Health

Preterm Birth Risk may Increase by as Much as One Day of Exposure to Wildfire Smoke During Pregnancy

Preterm Birth Risk may Increase by as Much as One Day of Exposure to Wildfire Smoke During Pregnancy

According to a California study of more than 2.5 million pregnant women, those who were exposed to wildfire smoke for at least one day had a greater risk of delivering birth early.

The research is presently being peer reviewed and was presented on Saturday at the annual meeting of the Society for Maternal-Fetal Medicine. The American Journal of Obstetrics and Gynecology will publish them.

The researchers gathered information from hospital records of expectant women from 2007 to 2012 and then used satellite pictures to examine daily estimates of wildfire smoke in the participants’ ZIP codes during their pregnancies.

The findings indicated that exposure to smoke for just one day marginally increased the risk of spontaneous preterm birth, which is defined as occurring before the 37th week of pregnancy. But each additional day of smoke exposure increased the likelihood of preterm birth by 0.3%.

“The chronicity of this exposure, which is increasing, is really the alarming association with wildfire smoke,” said Dr. Anne Waldrop, the study’s principal author and a fellow in maternal-fetal medicine at Stanford University. “Most pregnant persons are having well over one day of exposure.”

According to Waldrop’s team, 86% of the pregnant women evaluated in California during their first or second trimesters, or in the four weeks before conception, had been exposed to fine particulate matter from wildfire smoke. The study participants were exposed to smoke on average for more than seven days throughout that time.
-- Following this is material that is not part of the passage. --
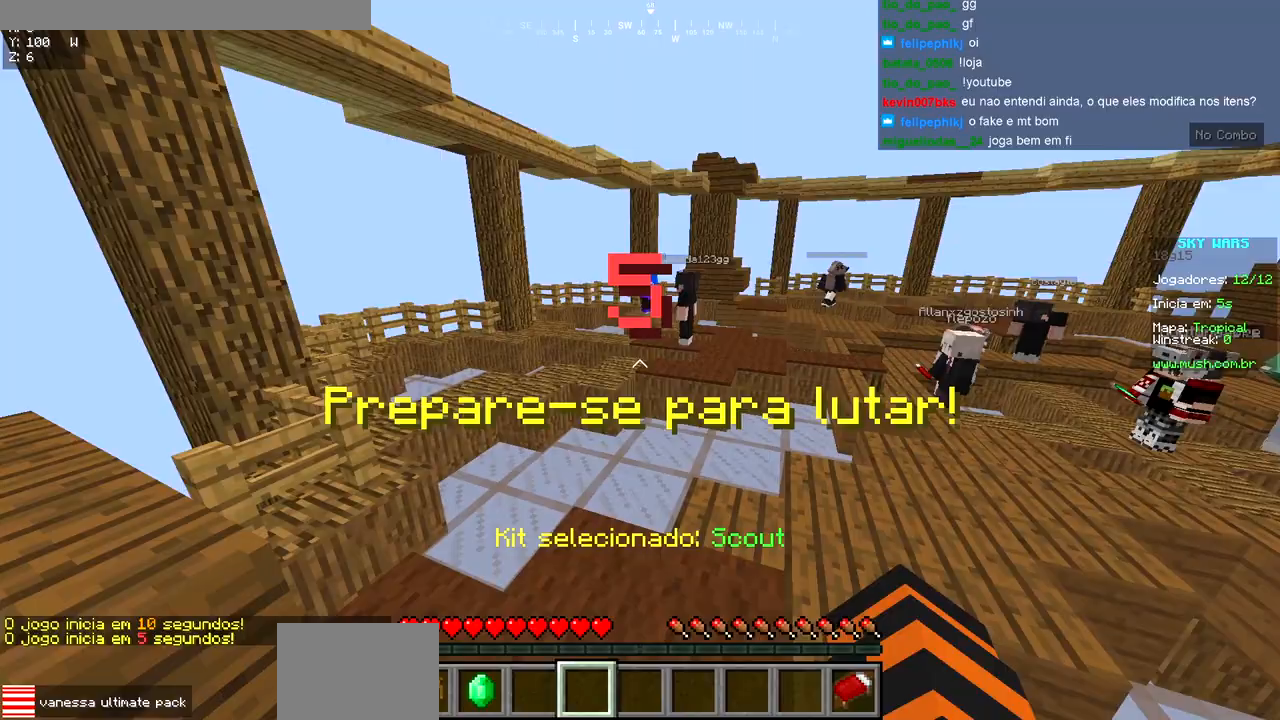
{"keys": ["d", "w"], "events": [[317, "d", "down"]]}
Preterm delivery was only linked to exposure after the first 20 weeks of pregnancy, not before conception.

Small airborne particles that are less than 4% the diameter of a human hair are referred to as small particulate matter. The particles may enter the lungs and bloodstream after being breathed.
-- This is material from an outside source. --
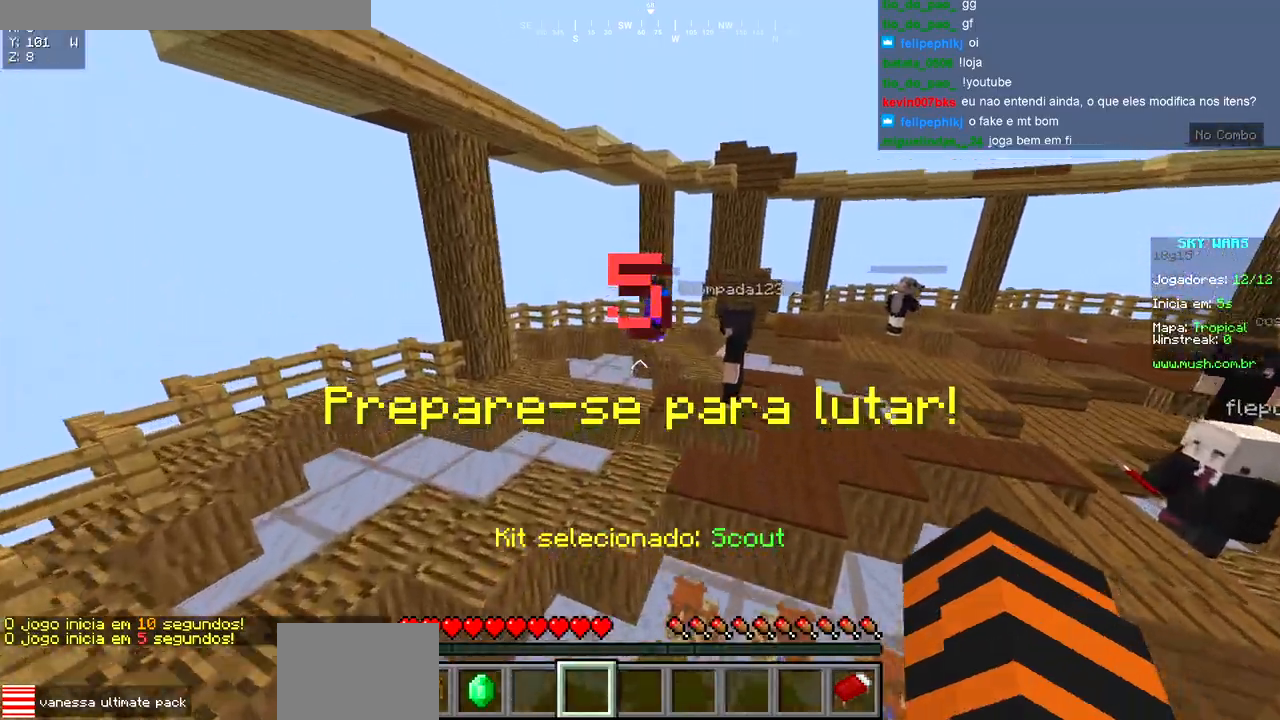
{"keys": ["d", "w"], "events": []}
They can raise someone’s chance of developing asthma, lung cancer, and other chronic lung conditions, especially in vulnerable populations including the elderly, young children, and pregnant women.

The severe days of haze and smoke are not typical of all smoking exposures, according to Waldrop. Most likely, many of these [people] were unaware of the days they were exposed.

She continued, “It’s not only a problem with the Western United States anymore since smoke from fires in the West may reach thousands of miles.”

As wildfires increase in frequency and intensity, according to Dr. Leonardo Trasande, a pediatrics professor at New York University who studies children’s environmental health, the risk of preterm delivery could get worse.

Insofar as wildfires are a result of climate change, he said, “it makes sense to connect the dots and link premature births to climate change.”